War, in the words of the “Peace” propagandists, is due to secret diplomacy, misunderstandings between Courts, and a vicious newspaper Press. These things, however, are but results of the workings of the system itself, and whilst the latter remains, the effects, in the shape of secret diplomacy, etc., will continue.

This article is being written in mid Atlantic, away from all books of reference, and consequently exact quotations cannot be given. But the reader need only refer to the literature of the Union for Democratic Control and the Peace Societies for confirmation of the statements made.

Consider the personnel of the Peace advocates and see what sanction of Socialism there exists amongst them.

Mr. Ponsonby is one of the most noted of the Peace persuaders of the day and he is a Liberal M.P. Mr. Trevelyan is a late Minister of the Liberal Government and resigned upon the occasion of the declaration of war. Mr. John Burns resigned his Cabinet membership upon the same occasion. Lord Morley left high office at the same time. Mr. E. D. Morel has never been associated with Socialism and is simply a reformer who, when occasion calls, can be quite as much an Empire builder as the most notorious supporter of the war. Witness his appeal for British versus French sovereignty in the Congo. (See “The British Case in the French Congo,” by E. D. Morel.)

All sorts of appeals are made to the Socialist Party to join forces with these “anti-war” organisations, but it is deaf to all such cries. Not because we do not yearn for the cessation of the war. By no means so. Socialists above all others realise the horrors always following in the train of war. We know and feel the wreckage of human ties, the break-up of family life, the sorrow and suffering arising from the brutal carnage. But there are two important reasons why we cannot associate with the various “Peace” and “Stop the War” organisations.

Firstly, because we abide by the dictates of the class struggle. Because we stand for Socialism and they do not. Because we refuse to associate with those who support the capitalist class during “peace” time and who fight for the subjection of the working class. Therefore we cannot ally ourselves with these capitalists and clergymen, ex Cabinet Ministers and would-be Cabinet Ministers. We refuse to lower the Socialist flag to march with the enemies of Socialism. We know that, given of the realisation of the whole of the Peace parties’ programme, the horrors and misery of working-class slavery would be left untouched for the better. The very men who seek our help for “peace” now would be amongst the first to “war” on the working class.

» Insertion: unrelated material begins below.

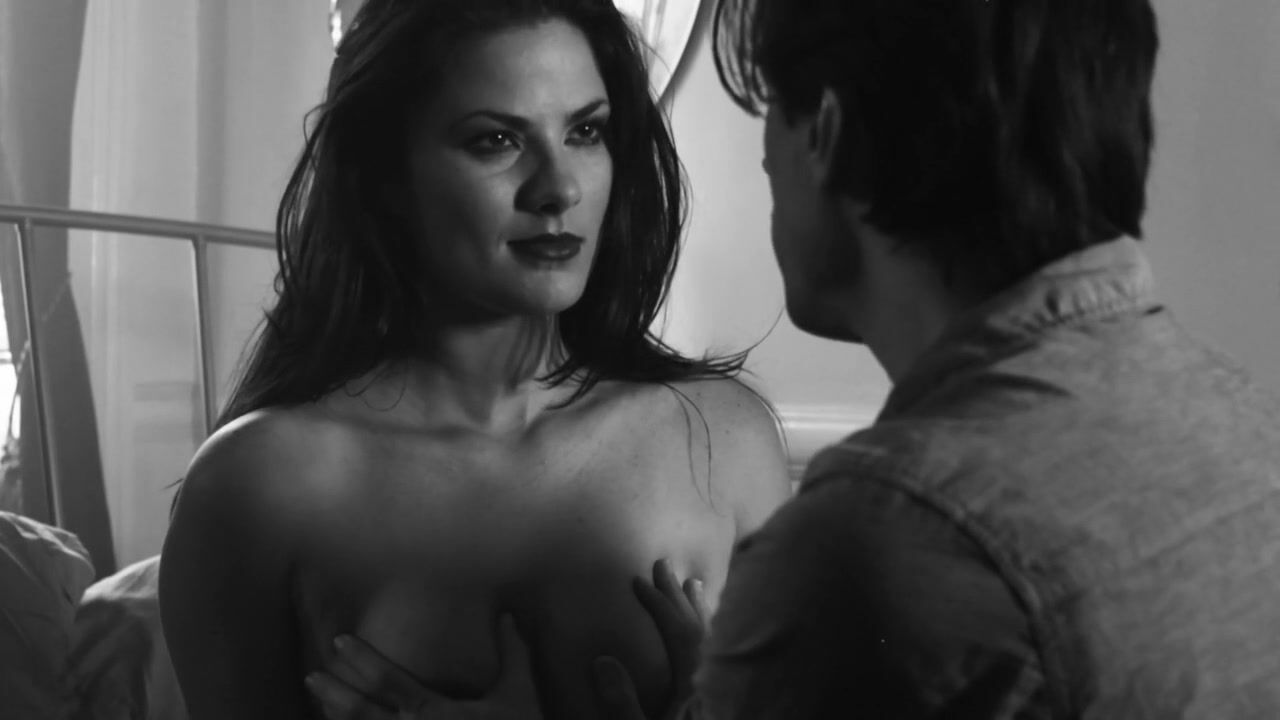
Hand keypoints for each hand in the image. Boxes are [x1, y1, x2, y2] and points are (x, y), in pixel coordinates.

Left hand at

The second reason for which we cannot unite with the stop the war movement is that it is impotent for its very object. Even if we held that it was policy to unite to stop the war it would be foolish to join in the programme of these societies. What machinery have they for stopping wars ? None. Appeals to capitalists are their general methods. They propose to leave in power the makers of wars, the capitalist class. They intend to continue the profit-making system which itself produces commercial rivalry and inevitably international warfare.

Surely it is not now doubted that wars are born of the fight for spoil between capitalists. Throughout the last hundred years the economic objects of the various wars has stood out so clearly as to compel even capitalist writers to admit it.

Men such as the War Correspondent of the “Daily News,” H. N. Brailsford, in his “War of Steel and Gold”; the member of the late Liberal Government, John M. Robertson, in his “Psychology of Jingoism ” and “Patriotism and Empire”; the “Daily Mail” War correspondent during the Russo-Japanese War, F. A. McKenzie, in his “Tragedy of Korea.” These and a list of others can be quoted to show that wars are caused in the ultimate analysis by the struggle for trade and territory by the master class.

Listen to the present clamour for “capturing the enemy’s trade,” putting a tariff upon enemy’s goods, and such pocket appeals and judge the truth of the Socialist view.

If you wish to stop all wars you must stop all commercial competition and to do this you must work for Socialism.